The code is quite simple to compile and use with following commands: Assume that you had boost library 1.63.0 (for example) installed in the same folder of ‘gsasnp’:

1/ Compiling:

g++ -std=c++11 -I ~/gsasnp/boost_1_63_0/ -o gsasnp gsasnp.cpp -Wall -g -L ~/gsasnp/boost_1_63_0/stage/lib/ -lboost_program_options

2/ Environment variable declaration:

export LD_LIBRARY_PATH=~/gsasnp/boost_1_63_0/stage/lib:$LD_LIBRARY_PATH

3/ Use following command for details of usage:

gsasnp2 -? or gsanp2 --help

Five features of GSA-SNP2:

1/ Reasonable type I error control by the following two processes: A) Gene scores are ‘adjusted’ to the number of SNPs assigned to each gene using monotone cubic spline trend curve. B) Adjacent genes with high inter-gene correlations within each gene set were removed: Inter-gene genotype correlations were provided for five races from 1000 genome data.

2/ High power based on the random set model (Newton et al. 2007)

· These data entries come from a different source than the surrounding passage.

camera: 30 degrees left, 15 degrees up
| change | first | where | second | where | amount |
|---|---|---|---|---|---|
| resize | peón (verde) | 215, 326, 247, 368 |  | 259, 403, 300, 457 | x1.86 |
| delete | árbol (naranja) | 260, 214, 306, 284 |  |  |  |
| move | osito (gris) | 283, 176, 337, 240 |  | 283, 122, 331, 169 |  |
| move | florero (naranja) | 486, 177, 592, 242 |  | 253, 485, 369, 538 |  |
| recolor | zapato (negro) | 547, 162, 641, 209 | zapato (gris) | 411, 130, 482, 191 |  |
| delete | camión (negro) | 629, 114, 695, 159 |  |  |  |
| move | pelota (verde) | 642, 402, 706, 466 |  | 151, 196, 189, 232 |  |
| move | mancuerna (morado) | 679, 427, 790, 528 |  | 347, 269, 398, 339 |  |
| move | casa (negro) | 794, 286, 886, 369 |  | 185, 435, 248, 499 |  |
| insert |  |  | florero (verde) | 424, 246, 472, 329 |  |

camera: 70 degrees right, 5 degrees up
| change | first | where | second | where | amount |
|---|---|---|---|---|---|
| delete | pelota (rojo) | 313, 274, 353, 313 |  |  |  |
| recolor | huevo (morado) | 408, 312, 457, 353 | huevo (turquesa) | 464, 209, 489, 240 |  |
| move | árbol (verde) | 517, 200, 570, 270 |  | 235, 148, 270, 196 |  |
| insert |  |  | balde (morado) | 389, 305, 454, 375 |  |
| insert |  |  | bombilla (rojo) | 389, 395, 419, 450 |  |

3/ Without any critical free parameter

4/ Protein interaction networks among the member genes were visualized for the significant pathways. This function enables the user to prioritize core sub-networks within each pathway. STRING and HIPPIE network data are currently provided.

5/ Easy to use: Only requires GWAS summary data (or gene p-values) and takes only seconds to minutes to get results. Other powerful self-contained pathway tools also require SNP correlation input and take from several days to two weeks. User can also upload their own gene-sets and protein interaction networks.

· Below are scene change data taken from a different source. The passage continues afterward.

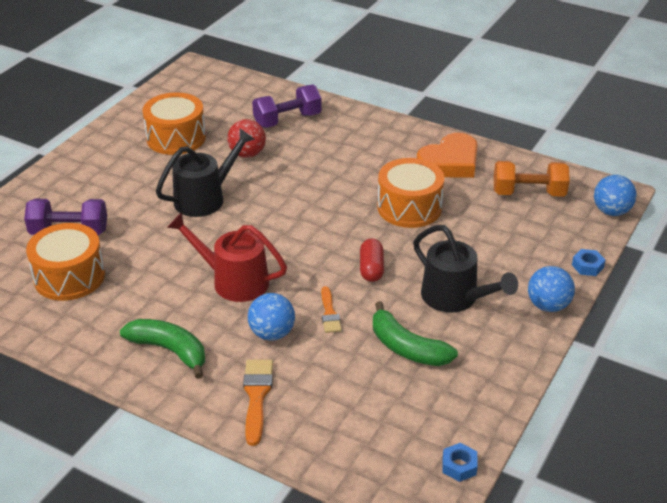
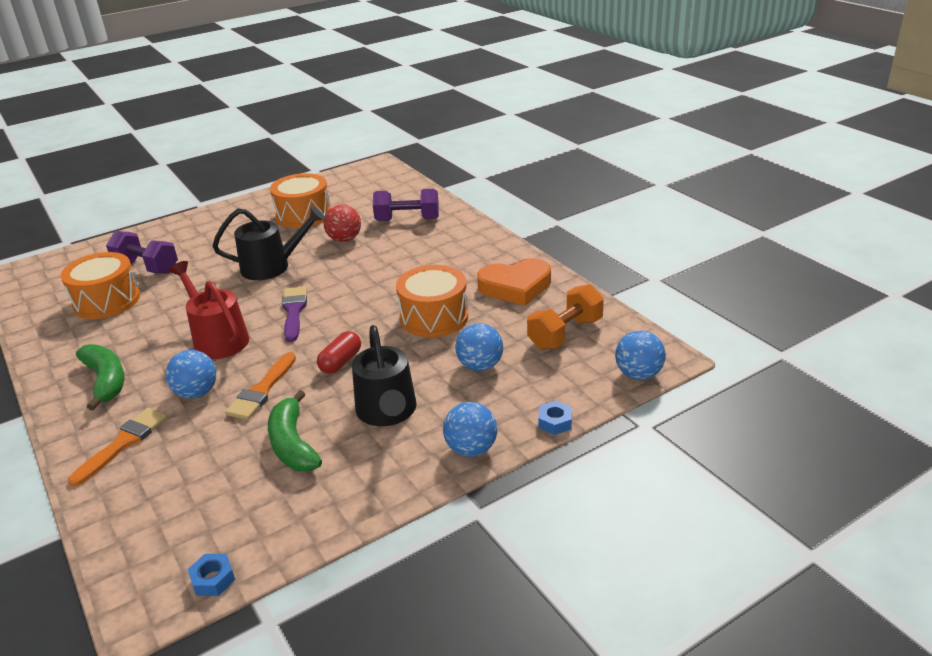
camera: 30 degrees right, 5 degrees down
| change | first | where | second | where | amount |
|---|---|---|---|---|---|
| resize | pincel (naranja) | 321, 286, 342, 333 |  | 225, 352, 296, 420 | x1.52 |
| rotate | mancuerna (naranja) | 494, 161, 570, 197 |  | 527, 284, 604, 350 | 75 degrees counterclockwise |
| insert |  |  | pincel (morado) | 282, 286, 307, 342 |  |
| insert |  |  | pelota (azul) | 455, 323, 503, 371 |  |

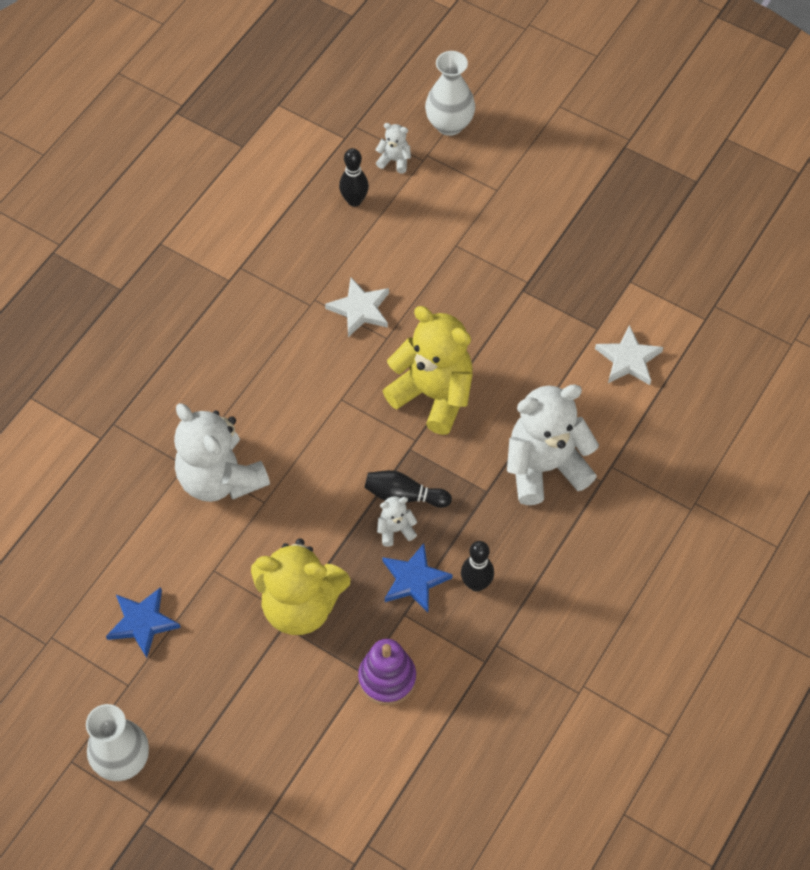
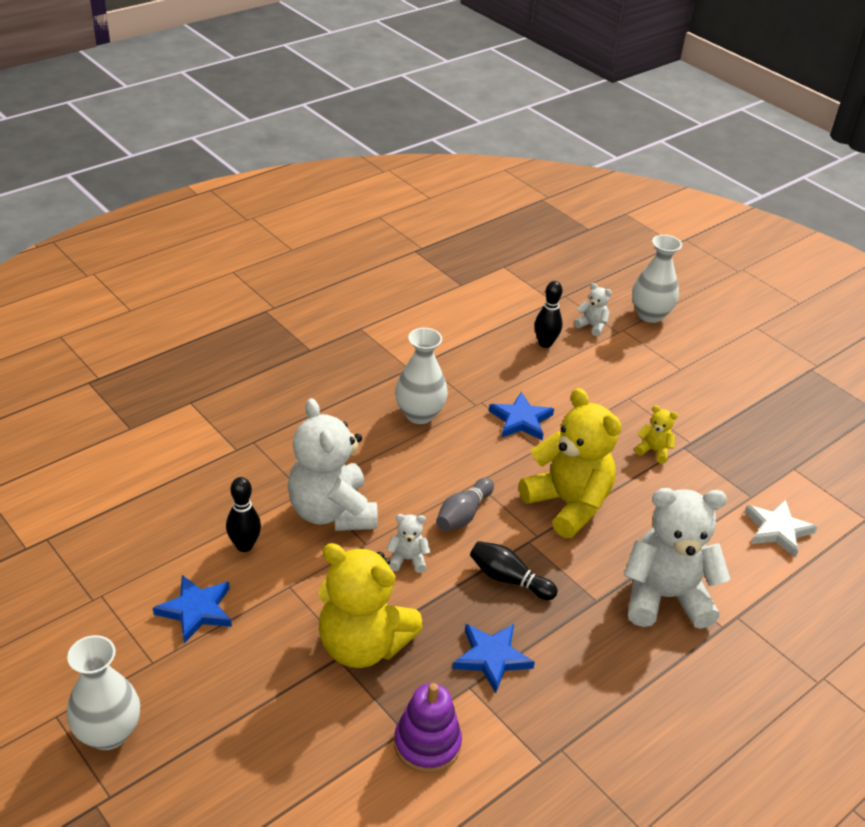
camera: 15 degrees right, 20 degrees down
| change | first | where | second | where | amount |
|---|---|---|---|---|---|
| recolor | estrella (blanco) | 325, 278, 389, 337 | estrella (azul) | 489, 392, 554, 440 |  |
| move | osito (blanco) | 377, 496, 417, 547 |  | 387, 514, 430, 573 |  |
| move | bolo (negro) | 461, 541, 494, 591 |  | 226, 477, 261, 552 |  |
| insert |  |  | florero (blanco) | 395, 328, 448, 424 |  |
| insert |  |  | bolo (gris) | 436, 478, 494, 531 |  |
| insert |  |  | osito (amarillo) | 635, 405, 678, 464 |  |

Comparison with other competitive methods

Performance of GSA-SNP2 was compared with those of five existing competitive methods, GSA-SNP, iGSEA4GWAS MAGENTA, INRICH and GOWINDA. GSA-SNP2 was a little liberal in false positive control compared to others, but exhibited high power and best discriminatory ability.

1/ Comparison of type I error control: twenty null genotype data sets were generated using 1000 genome (European) and GWAsimulator tool and corresponding p-values were input to each program. GSA-SNP2 exhibited greatly improved type I error control compared to GSA-SNP.

2/ Power comparison: DIAGRAM consortium GWAS p-values (European) were used to compare the statistical power. 16 curated T2D related pathways (Morris et al. Nat. Genetics 2012) as well as the terms including ‘diabetes’ were regarded as true positives (TPs). GSA-SNP2 exhibited high power and best ranks of TPs. See the results here: https://drive.google.com/open?id=0Bx_h1_jXDlmObjRzaFhBclRzX1k

Why competitive pathway analysis for GWAS data?

Competitive methods directly target pathway-level aberrations by testing the ‘enrichment’ of association signals within each pathway set. On the other hand, self-contained methods test the ‘existence’ of association signal in each pathway set. Self-contained methods are in general highly sensitive, so are useful in finding novel pathways. However, genes typically have multiple functions and mere existence of association signal does not necessarily imply the pathway-level aberration. So, both the approaches are useful and complementary to each other. Unfortunately, many competitive methods for GWAS data so far exhibited low powers and were susceptible to some free parameters.